コンビニ人間
芥川賞という賞、面白い作品は受賞出来ない決まりがあるのだろう、とばかり思っていたが例外が生まれた。
たぶん初めて芥川賞受賞作を読んで素直に面白い、と思った。
主人公は大学生時代にコンビニでアルバイトをはじめてから就職もせず、働きはじめた店でそのまんま18年間、コンビニのアルバイトを続けている女性。
彼女には自分ではごくごく普通だと思っていることが、世間の普通とちょっとずれてしまうという癖がある。
小さい頃、公園で死んでいる小鳥を見つけた時に、廻りの子供たちはみんな「かわいそう」という中で、一人彼女は「焼いて食べよう」と言い出す。
母から埋葬しましょう、と言われた時も父さん焼き鳥大好きなのに・・・・と彼女。
男子生徒が喧嘩を始めそうになり「誰か止めて」という叫びを聞いた彼女は、今にも喧嘩しそうな男子の頭を掃除用のデッキでぶったたく。
何故、そんなことをしたのか、の問いにはそれが一番手っ取り早く静かにさせる方法だと思ったから。
なんとも考え方がシンプルなのだ。
決して間違っていないし、最も合理的とさえ言えるのだが、世間の常識というフィルムで見た時、彼女はちょっと変わってる、という目で見られてしまう。
静かにさせる手立てが掃除用のデッキで良かったようなもので、もし、そこにナイフがあったら、どうしていたのだろう。
静かにするために一番手っ取り早いだろうと思い、刺しました。
となれば、ちょっと変わったでは済まされなくなる。
合理的でシンプルとはいえ、一歩間違えばそちらの世界に入って行きかねない危うさも合わせ持っている気がする。
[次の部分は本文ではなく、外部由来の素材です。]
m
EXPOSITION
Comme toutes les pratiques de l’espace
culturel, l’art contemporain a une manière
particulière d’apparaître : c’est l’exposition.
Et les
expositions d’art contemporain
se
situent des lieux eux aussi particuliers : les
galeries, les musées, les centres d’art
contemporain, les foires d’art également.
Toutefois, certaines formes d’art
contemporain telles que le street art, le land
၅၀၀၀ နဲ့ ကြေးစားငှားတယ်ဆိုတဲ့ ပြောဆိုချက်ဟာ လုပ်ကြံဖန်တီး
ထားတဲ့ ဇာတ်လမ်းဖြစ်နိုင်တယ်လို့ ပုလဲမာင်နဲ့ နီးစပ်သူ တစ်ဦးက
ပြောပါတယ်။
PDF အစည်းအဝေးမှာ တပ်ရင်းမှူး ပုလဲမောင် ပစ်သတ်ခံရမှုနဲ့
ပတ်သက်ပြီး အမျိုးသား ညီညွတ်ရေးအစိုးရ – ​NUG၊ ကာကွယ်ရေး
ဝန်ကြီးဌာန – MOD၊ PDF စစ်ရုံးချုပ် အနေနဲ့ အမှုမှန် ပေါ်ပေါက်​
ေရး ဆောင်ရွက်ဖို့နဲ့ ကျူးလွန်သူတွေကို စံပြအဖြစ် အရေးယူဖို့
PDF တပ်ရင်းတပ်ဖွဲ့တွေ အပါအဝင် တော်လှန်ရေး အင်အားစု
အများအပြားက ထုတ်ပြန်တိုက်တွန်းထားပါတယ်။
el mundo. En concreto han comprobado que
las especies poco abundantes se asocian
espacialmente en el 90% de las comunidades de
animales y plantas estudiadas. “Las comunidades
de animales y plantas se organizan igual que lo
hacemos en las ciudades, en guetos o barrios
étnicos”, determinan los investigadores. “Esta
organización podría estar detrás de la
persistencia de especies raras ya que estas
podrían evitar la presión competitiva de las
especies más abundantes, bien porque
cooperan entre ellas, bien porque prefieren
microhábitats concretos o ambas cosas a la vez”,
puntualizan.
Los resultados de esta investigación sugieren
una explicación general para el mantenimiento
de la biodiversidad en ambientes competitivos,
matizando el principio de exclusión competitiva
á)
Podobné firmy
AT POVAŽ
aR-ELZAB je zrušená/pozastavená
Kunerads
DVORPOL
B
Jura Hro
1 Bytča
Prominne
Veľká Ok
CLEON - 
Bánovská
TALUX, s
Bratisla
彼女は自分は人から普通と見られていないことに気がついてからは人との関わりをなるべく持たずに生きてきたのだが、コンビニでバイトをする時に全てが変わる。
全てマニュアル通りにやっていればいいのだ。
初めて、人間社会で必要とされた。
そんな普通になったかに見えた彼女でも、三十半ば過ぎてもまだ結婚どころか、男付き合いが無い。就職もせずにバイトをしている・・。
学生時代の同年代から見れば、やはり変わっている。
そんな目から解放されるために打って出た策はアッと驚くものだったが、元々合理的な彼女にしてみれば驚くことでもなんでもない。
この本、読み物としての面白さ満載。
人が誰かの話し方を模写して行くことなどの視点も面白い。
何より興味深いのがコンビニというものの中の人間からの視点での描写。
実際に働いている人ならではの視点がいくつも。
著者自身、コンビニでの仕事を辞めたら書けなくなってしまう、というほどのコンビニ人間。
芥川賞、毎回、こういう本が選ばれるようになればいいのになぁ。